Oxfam International provides an oral rehydration kit that can extend the life of a starving or dehydrated person by many days. These kits cost just pennies to produce, and Oxfam, famously, is one of those charities that maintains extremely low overhead, so for every dollar you donate to them it is possible to distribute several of these kits to people who are starving or dehydrated. Let’s be overconservative and say, just for the sake of argument, that a dollar donated to Oxfam gets a single rehydration kit safely into the hands of one starving or dehydrated person, and extends that person’s life for just three days. Eight billion dollars would still end the problem of dehydration for nearly everyone suffering from it. Much depends upon politics, of course, since you can’t even give food and water to the people in Burma, but the point is still an important one: money can be more or less wisely spent, and the history of the late 20th century seems to me to be a history of poorly spent money. It’s also a history of money raised in unjust ways to be distributed by incompetent government organizations, but I won’t go on and on about how taxes could be a lot lower if people just did what they are called to do on their own, without government coercion.

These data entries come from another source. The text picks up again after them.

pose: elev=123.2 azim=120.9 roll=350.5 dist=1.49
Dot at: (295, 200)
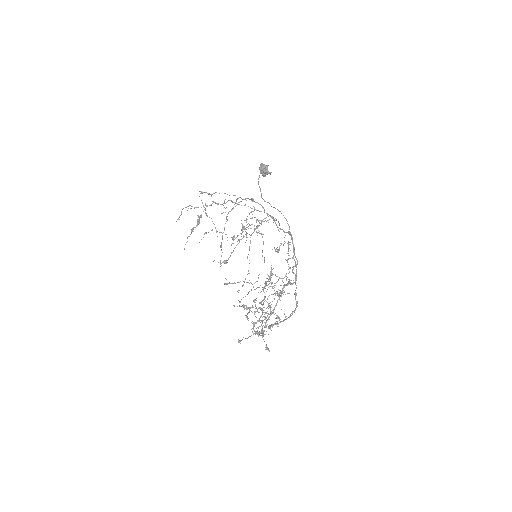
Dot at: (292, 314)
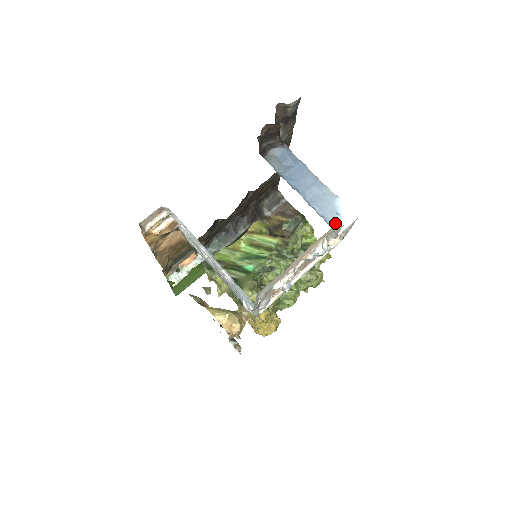
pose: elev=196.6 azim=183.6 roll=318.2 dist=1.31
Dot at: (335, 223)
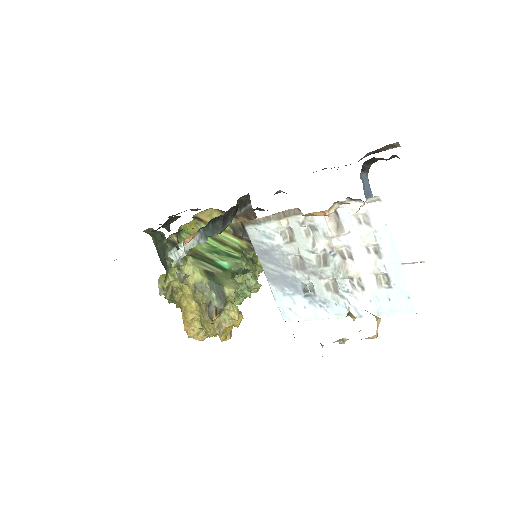
Dot at: occluded
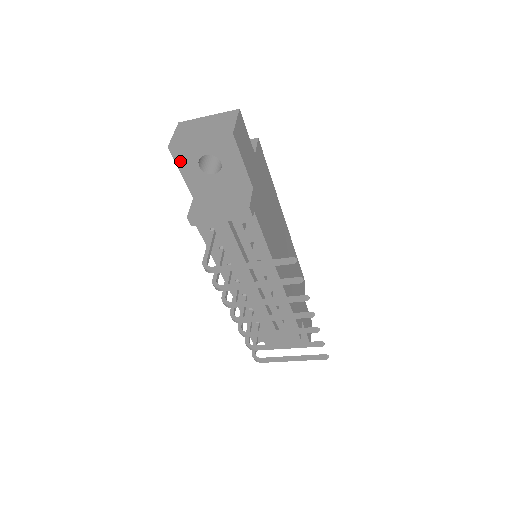
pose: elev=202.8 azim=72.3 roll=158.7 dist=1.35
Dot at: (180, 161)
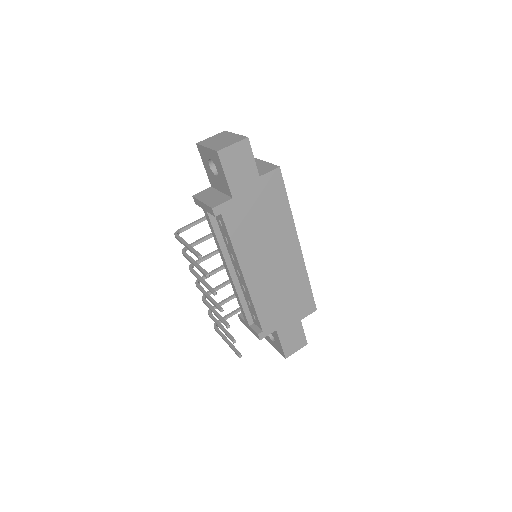
Dot at: (202, 156)
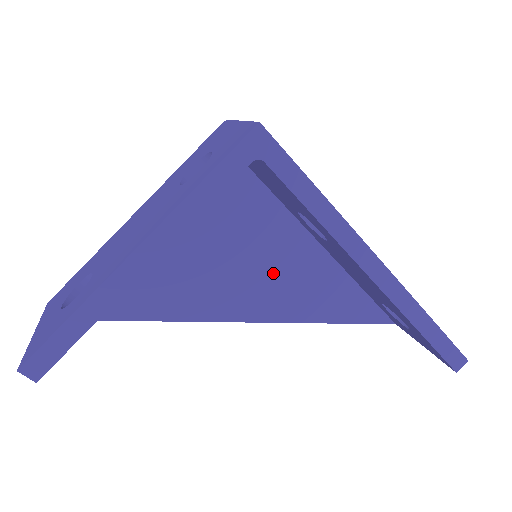
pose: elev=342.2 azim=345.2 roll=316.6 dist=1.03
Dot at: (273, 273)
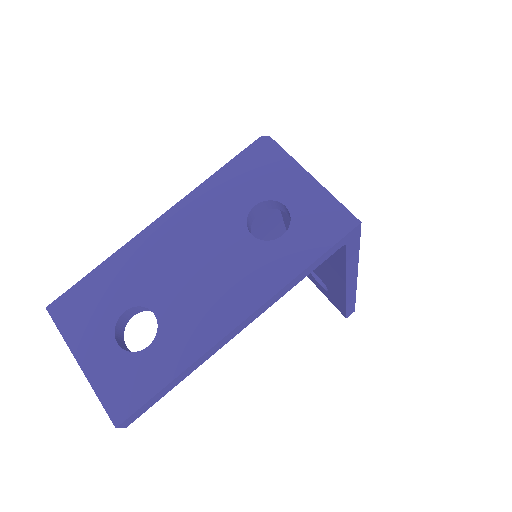
Dot at: occluded
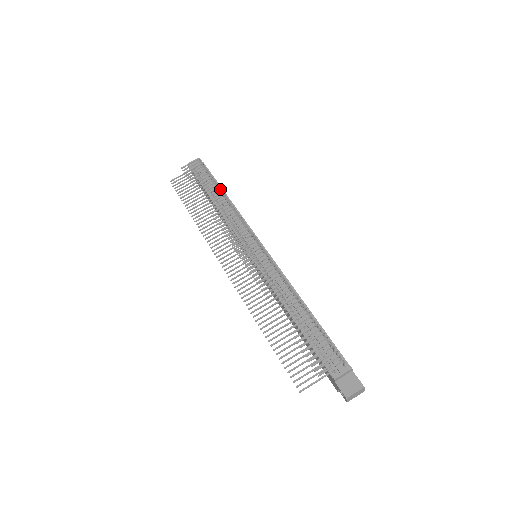
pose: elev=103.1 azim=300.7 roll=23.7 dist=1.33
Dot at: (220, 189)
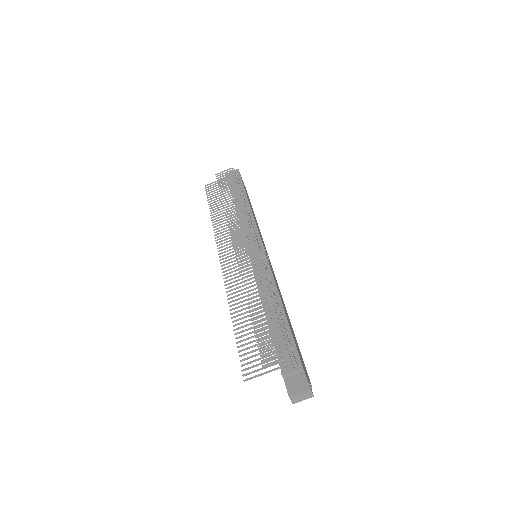
Dot at: (242, 194)
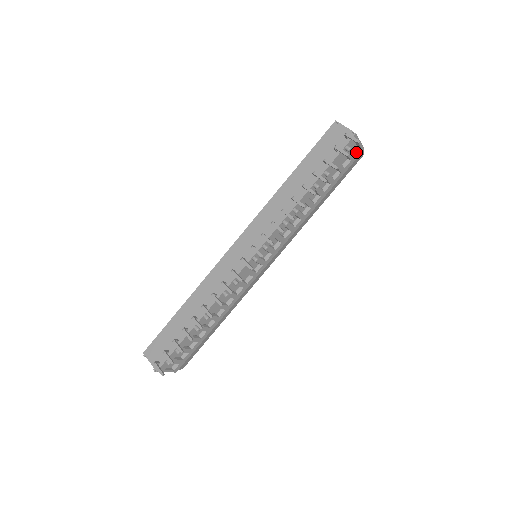
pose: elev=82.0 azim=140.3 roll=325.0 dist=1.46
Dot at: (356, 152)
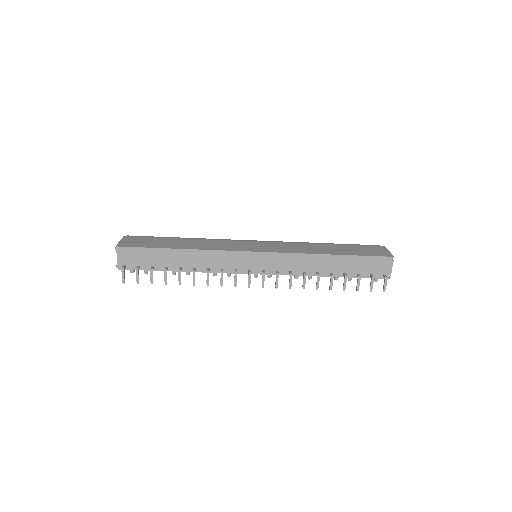
Dot at: occluded
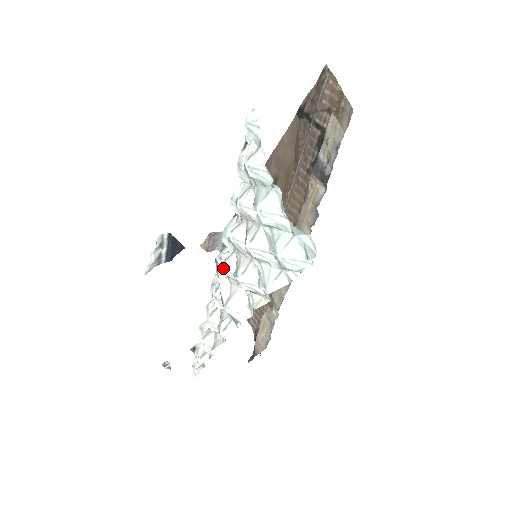
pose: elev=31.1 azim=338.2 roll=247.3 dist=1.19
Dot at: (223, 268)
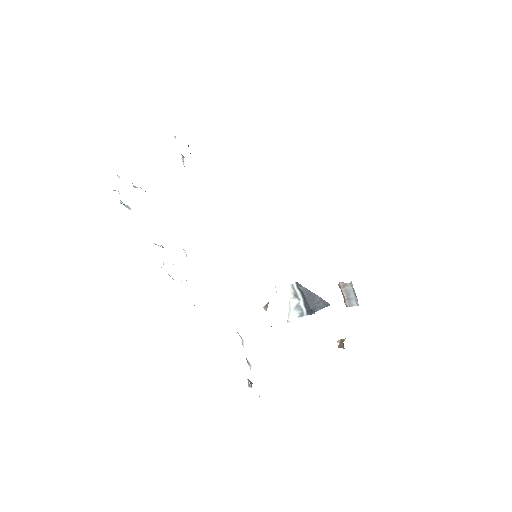
Dot at: occluded
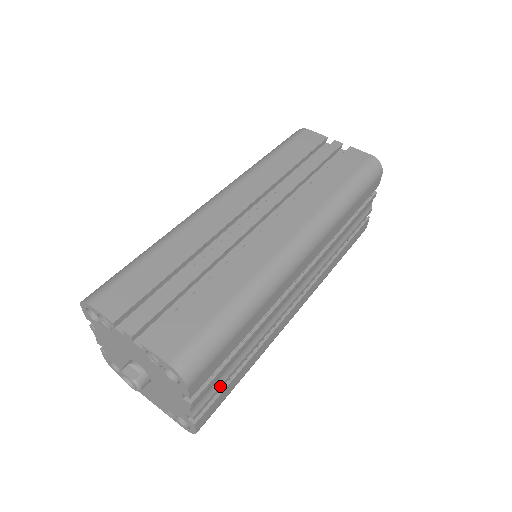
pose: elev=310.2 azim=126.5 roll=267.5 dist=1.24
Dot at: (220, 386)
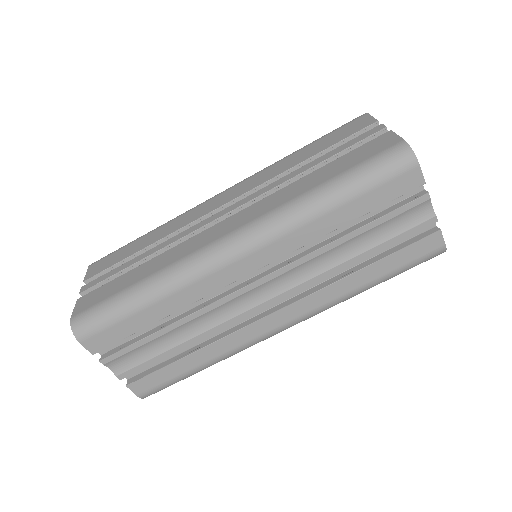
Dot at: (147, 362)
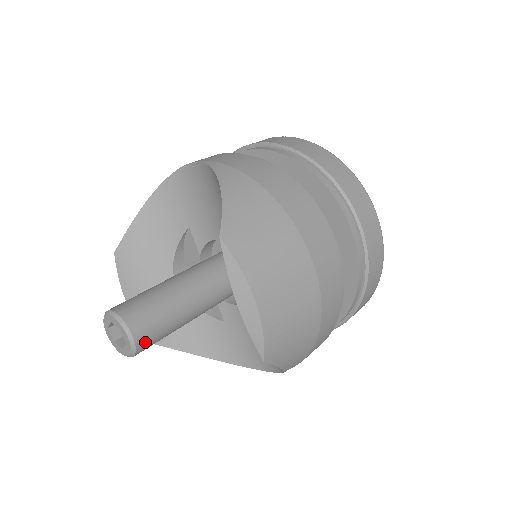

So as fascinated as I am by the workings of the universe, and as prone as I am to doing things like taking the toaster apart to see how it works, I think that if I had a choice between taking the toaster apart to see how it worked and giving the toaster to some family who didn’t have one, I would give it away. I suppose someone might object to me here, Hey, give a man a toaster, and you can give him toast for a few years, but teach a man how a toaster works, and you can give him toast for the rest of his life. How do we know that research into elementary particles won’t give us what you’re looking for–how do we know it won’t help us to care for one another? Well, I guess we don’t know that with any kind of certainty. Maybe we’ll discover some Star Trek like technology that will save millions from all sorts of suffering. That’s why I’m not saying research like this shouldn’t be done at all. The problem, as I said at the outset, is all about the questions we’re asking, and the sorts of answers we’re expecting to find. We need to think some more about those sorts of things.